I think there are two major, semi-independent problems with the economy:
1) Real wages for the middle and lower classes have been stagnant for the last few decades (particularly the last decade) while income for the top 1% has skyrocketed and continues to climb. The net effect of the above is that, due to massive improvements in efficiency and productivity, wealth generated by American businesses has gone up steadily for decades, nearly all of the benefit of this has accrued to the ownership class.
2) The speculators invented a crazy system of securities in the wake of financial deregulation which hinged on an unbelievably stupid application of the Gaussian copula function for estimating default correlation. This one mistake amplified what could have been a “normal” real estate bubble into a bubble of gargantuan proportions. The danger to the real economy was drastically worsened by the repeal of Glass-Steagall and the lack of regulatory oversight of the shadow banking system. As far as bubbles, they’re not all alike; I personally would much rather see a bubble caused by excessive speculation on actual companies (i.e., IPOs) than a bubble caused by speculation on synthetic securities whose value was based on a fantasy. At least venture capitalists are trying to build something new, and if we have to go through some mild crashes as a result, I think that’s worth some risk (the economic consequences of the tech crash of 2000 were far less severe than the synthetic securities crash of 2008).

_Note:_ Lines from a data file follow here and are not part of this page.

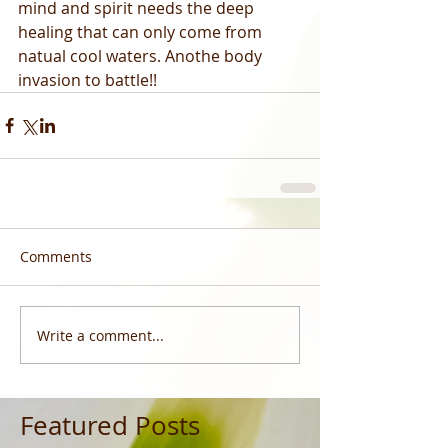
mind and spirit needs the deep 
healing that can only come from 
natual cool waters. Anothe body 
invasion to battle!!
Comments
Write a comment...
Featured Posts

It seems to me that 1 and 2 are relatively independent problems. 1) is probably caused by the decline of unions, the rise of Ayn Rand thinking among the upper classes: the ownership class believes that it truly is virtually solely responsible for the generation of wealth, almost single-handedly taking all increases in proceeds and giving none of it to the people who actually do the work. Furthermore the drastic lowering of tax rates on the wealthy has further contributed to this steady, unfair imbalance. 2) is a problem of speculative bubbles and insulating the regular banking system from the speculative system. Obama addressed 2) to some degree with financial regulatory reform: the creation of a somewhat weakened Volcker Rule, intended to isolate speculative activity to some degree from the operation of “normal” banking, regulation of the shadow banking system, and so forth, but he has not yet significantly addressed 1).